I jsut want to start and say that im not affiliated with apple or at&t but i was so impressed tonight i gotta give them props and let you guys know.

Ok i had some trouble with software issues on my IPhone and today and i had to call them 3 times to get 3 different things straightened out and everytime i was on hold for less then 3 minutes i was helped out and my problem was fixed in less than 5 minutes and everyone who helped was extremely calm pilot and courteous i am so impressed with the 1800 My Iphone service line i have to tell you guys about it. Thanks for listening lol. :woof: im happy as that strange looking dancing dog.


----------



## FloorCandy (Feb 19, 2009)

Wow! Apple is great with service, I hope they don't start slipping now that Steve Jobs is sick :-(


----------



## Sadie (Jun 18, 2008)

I am a die hard apple user LOL .. I have an iphone! A macbook pro and I am loving both of them .... I couldn't live without my both my apples hahahaha


----------



## dan'sgrizz (Oct 22, 2008)

i need a mac book for sure


----------



## Sadie (Jun 18, 2008)

Best damn investment I have ever made! I love it ... I run leopard and windows on this baby! I am totally hooked!! I sold my dell and will never go back to a PC...


----------



## Sadie (Jun 18, 2008)

LMFAO .. Once you go apple you never go back hehehehe!


----------



## dan'sgrizz (Oct 22, 2008)

thats what i hear... id want an alienware for gaming though BANG BANG shoot um up games for sure some counter strike lol i havnt played that in YEARS


----------



## Sadie (Jun 18, 2008)

Yeah alien ware is def a gaming system lol ... I just game it up on our xbox 360/wii/ps2 LOL .. I am a gamer for sure ... I like shoot em up games! My favorites are halo, call of duty, gears of war, and condemned, ... I also love kingdom hearts LOL ... Yup chicks game it up too hahaha!


----------



## dan'sgrizz (Oct 22, 2008)

Call of duty... Nazi zombies know what I mean LOL


----------



## Sadie (Jun 18, 2008)

Yeah Call of Duty world at wars LOL ... The new one adding the zombies was pretty cool LOL


----------



## ptw (Jan 8, 2009)

> LMFAO .. Once you go apple you never go back hehehehe!


You have to rhyme Sadie...Once you go Mac you never go back. 

Yeah I've been a mac man for years. I have an iPhone, but really REALLY miss my Blackberry.


----------



## Sadie (Jun 18, 2008)

ptw said:


> You have to rhyme Sadie...Once you go Mac you never go back.
> 
> Yeah I've been a mac man for years. I have an iPhone, but really REALLY miss my Blackberry.
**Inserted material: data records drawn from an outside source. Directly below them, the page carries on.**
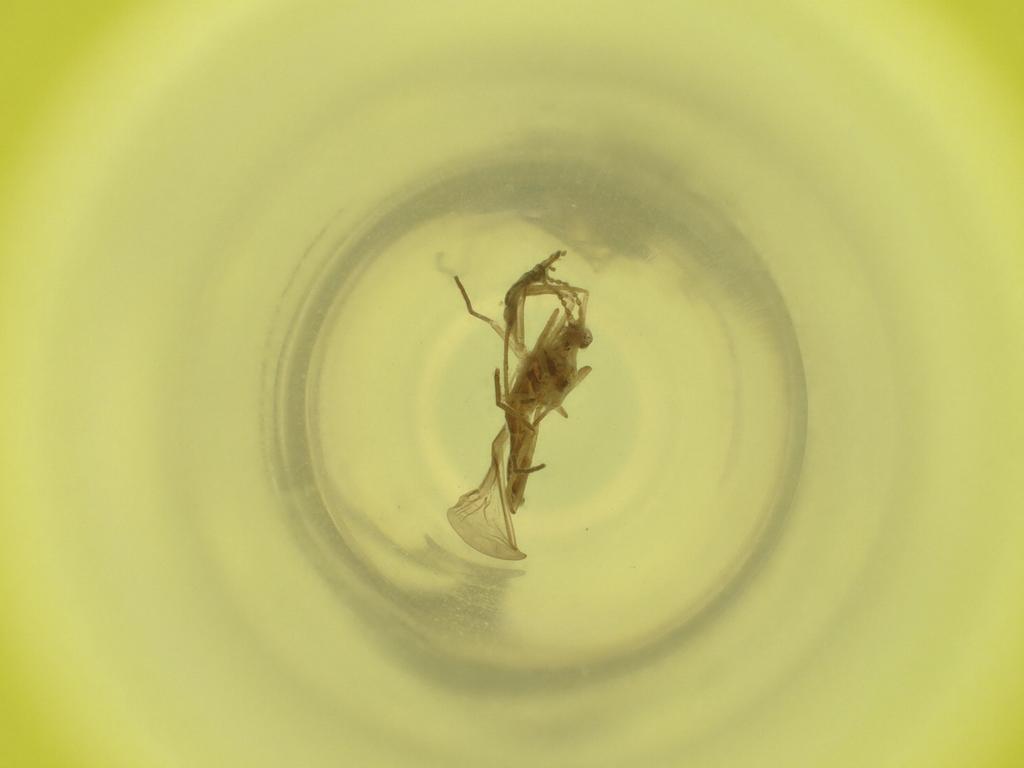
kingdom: Animalia
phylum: Arthropoda
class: Insecta
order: Diptera
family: Cecidomyiidae
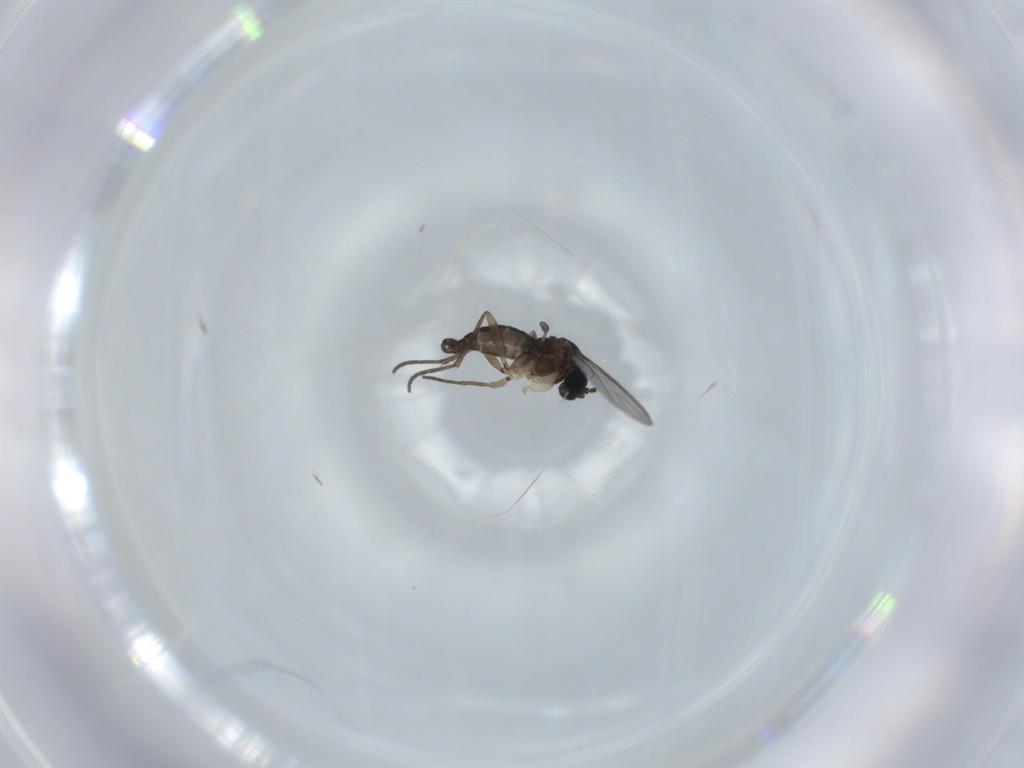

LOL ..I still use my blackberry as well .. I can't give it up so I just use 2 phones LOL


----------



## Coletrain (Oct 26, 2008)

Never a big fan of Mac myself but I would agree with grizz about their customer support. Any apple product that I had an issue with was always resolved over the phone in no time. I wish more places could learn from them about what customer service really is.


----------